C’est dans les pôles que les architectes poussent au mieux les limites du genre. La station britannique Alley VI illustre ce modèle d’adaptation : conçue comme une caravane du désert, elle se compose de huit modules connectés, surélevés grâce à des pieds rétractables pour éviter l’accumulation excessive de neige qui a broyé les stations précédentes. Surtout, elle est montée sur skis pour permettre son déplacement. En effet, la banquise dérive de 400 mètres chaque année vers la mer et finit par se fragmenter. Heureuse anticipation : il y a peu, une énorme faille est apparue près de la station qui a pu se mettre à l’abri, 23km plus loin. ♦

 

Bonus 

Terre de records

-93,2°C : la température la plus basse relevée sur la planète le 10 août 2010 dans une dépression de terrain situé sur le Plateau de l’est de l’Antarctique. Le lieu habité le plus froid se situe dans le nord-est de la Sibérie où le mercure est tombé à -67,8°C à Oimekon en 1933.

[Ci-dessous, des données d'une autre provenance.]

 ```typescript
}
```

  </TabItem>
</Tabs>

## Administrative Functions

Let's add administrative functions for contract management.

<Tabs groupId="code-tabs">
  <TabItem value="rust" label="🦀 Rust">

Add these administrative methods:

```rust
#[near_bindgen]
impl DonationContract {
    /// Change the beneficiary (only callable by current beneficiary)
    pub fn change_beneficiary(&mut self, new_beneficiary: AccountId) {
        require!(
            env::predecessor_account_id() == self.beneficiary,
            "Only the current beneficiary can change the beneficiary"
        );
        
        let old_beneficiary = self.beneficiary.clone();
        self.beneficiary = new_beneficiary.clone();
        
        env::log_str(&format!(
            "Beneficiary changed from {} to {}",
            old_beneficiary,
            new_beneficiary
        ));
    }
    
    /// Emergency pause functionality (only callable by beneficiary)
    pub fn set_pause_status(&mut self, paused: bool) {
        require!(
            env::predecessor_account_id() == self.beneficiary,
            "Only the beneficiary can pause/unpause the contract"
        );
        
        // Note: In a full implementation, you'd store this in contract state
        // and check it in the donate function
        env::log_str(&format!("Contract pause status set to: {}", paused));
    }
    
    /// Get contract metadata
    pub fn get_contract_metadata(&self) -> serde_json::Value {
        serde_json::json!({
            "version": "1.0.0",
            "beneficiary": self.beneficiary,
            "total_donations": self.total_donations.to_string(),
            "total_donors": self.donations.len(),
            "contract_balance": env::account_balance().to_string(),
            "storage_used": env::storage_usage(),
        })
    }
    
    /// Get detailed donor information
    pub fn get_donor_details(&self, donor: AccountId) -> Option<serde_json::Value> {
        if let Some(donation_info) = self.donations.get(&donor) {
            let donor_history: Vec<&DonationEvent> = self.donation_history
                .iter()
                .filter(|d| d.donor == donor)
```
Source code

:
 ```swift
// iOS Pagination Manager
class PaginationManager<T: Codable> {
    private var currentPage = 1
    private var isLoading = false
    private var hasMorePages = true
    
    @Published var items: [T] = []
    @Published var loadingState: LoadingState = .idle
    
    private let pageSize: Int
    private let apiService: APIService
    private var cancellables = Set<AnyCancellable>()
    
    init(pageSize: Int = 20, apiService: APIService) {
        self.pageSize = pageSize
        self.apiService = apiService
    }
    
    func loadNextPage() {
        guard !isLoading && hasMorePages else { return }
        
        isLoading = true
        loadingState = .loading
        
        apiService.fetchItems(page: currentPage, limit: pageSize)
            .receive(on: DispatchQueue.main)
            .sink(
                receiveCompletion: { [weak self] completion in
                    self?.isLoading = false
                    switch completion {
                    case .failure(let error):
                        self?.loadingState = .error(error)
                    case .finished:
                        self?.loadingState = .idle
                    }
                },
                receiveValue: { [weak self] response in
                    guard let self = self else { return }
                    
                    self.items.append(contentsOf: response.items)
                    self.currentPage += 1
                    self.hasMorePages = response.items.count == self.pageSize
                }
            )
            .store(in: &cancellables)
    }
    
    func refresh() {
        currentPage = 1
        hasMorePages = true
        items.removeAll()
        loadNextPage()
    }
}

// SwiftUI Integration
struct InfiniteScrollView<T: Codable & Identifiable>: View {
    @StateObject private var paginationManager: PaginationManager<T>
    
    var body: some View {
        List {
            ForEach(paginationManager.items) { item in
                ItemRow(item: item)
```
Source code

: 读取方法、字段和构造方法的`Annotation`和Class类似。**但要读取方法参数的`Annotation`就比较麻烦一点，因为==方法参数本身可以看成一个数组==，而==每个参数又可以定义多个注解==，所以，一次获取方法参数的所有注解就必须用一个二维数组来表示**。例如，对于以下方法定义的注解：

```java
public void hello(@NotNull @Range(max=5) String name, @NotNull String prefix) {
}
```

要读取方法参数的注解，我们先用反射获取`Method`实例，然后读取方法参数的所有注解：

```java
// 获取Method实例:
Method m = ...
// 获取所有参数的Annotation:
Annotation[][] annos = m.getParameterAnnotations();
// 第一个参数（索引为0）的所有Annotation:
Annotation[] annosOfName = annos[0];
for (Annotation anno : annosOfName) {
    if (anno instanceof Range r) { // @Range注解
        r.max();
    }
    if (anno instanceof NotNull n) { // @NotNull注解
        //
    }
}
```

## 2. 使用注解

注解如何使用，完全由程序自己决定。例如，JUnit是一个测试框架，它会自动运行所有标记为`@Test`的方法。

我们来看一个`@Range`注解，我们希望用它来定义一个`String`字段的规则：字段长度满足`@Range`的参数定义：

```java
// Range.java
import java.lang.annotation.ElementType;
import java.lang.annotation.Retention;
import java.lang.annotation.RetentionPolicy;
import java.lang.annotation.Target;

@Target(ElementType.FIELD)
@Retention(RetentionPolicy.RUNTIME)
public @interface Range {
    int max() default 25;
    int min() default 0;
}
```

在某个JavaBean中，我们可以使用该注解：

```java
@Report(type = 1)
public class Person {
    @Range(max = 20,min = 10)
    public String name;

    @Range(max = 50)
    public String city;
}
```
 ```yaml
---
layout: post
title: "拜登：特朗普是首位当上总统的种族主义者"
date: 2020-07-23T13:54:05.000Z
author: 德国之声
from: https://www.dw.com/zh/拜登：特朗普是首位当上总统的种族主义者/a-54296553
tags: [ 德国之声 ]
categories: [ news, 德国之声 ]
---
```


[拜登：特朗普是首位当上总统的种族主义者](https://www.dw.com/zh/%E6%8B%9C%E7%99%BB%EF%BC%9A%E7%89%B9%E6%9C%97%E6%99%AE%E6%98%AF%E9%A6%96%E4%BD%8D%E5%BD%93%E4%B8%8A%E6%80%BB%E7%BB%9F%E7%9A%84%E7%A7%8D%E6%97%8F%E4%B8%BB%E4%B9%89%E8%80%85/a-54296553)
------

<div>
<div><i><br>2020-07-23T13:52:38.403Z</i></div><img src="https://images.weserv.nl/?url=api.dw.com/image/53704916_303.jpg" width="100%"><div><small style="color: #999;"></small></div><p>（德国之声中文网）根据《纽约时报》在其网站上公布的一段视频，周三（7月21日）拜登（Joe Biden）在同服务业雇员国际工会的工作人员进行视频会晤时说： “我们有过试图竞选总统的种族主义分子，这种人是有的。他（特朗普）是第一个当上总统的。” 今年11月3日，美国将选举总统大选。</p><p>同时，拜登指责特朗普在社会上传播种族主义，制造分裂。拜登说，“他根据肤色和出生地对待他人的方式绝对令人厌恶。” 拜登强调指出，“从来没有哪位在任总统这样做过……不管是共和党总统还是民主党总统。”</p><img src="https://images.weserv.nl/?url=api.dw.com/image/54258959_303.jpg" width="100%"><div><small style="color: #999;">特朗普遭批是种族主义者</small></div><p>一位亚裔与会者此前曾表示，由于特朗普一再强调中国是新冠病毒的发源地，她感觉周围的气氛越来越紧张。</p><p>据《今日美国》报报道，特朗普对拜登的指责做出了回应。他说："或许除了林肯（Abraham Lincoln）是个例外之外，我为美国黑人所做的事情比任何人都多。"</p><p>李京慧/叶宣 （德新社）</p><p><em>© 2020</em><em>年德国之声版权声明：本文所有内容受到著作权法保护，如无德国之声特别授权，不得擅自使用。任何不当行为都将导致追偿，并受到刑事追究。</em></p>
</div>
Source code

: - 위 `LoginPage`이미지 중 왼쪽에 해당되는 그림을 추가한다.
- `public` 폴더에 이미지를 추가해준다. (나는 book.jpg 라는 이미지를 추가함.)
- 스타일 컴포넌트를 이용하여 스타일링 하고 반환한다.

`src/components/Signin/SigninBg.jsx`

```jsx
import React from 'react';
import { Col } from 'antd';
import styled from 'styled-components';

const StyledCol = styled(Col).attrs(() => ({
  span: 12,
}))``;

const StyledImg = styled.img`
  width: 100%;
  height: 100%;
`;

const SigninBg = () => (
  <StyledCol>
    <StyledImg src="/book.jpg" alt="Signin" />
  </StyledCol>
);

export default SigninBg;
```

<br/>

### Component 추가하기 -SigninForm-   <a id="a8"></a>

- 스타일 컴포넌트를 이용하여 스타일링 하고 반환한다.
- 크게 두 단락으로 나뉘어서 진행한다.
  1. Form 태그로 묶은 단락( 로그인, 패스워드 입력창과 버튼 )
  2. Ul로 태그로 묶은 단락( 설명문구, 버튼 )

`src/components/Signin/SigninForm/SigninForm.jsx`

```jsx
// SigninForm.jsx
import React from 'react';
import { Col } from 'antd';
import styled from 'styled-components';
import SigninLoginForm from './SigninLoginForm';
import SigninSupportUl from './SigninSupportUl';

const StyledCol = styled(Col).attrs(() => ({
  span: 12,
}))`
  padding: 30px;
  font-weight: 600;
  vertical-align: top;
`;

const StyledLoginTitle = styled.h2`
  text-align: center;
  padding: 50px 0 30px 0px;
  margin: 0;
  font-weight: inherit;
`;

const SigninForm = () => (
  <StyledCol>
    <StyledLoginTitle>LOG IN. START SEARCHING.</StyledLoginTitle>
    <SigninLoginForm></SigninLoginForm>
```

+81°C : la température ressentie maximale relevée sur Terre le 6 juillet 2003 à Dhahran en Arabie Saoudite. La température réelle était de 42°C, mais avec une humidité relative de 95%. La température sèche maximale a été atteinte en 1913 dans la vallée de la Mort aux États-Unis avec 56,7°C.

130°C : l’amplitude thermique maximale relevée le même jour sur notre planète, le 23 mai 2015, entre le Pakistan (50°C) et Vostok (-80°C)

408 km/h : la vitesse maximale d’une rafale de vent (hors tornade) relevé pendant le passage du cyclone Olivia le 10 avril 1996 sur l’île de Barrow en Australie.

15% : les peuplements d’altitude dans le monde. Ce pourcentage a doublé depuis 1945, pour concerner près de 800 millions d’individus. La densité globale en montagne est de 20 habitants/km2, deux fois moins que la moyenne mondiale. Un quart de la surface des terres émergées est occupé par les montagnes.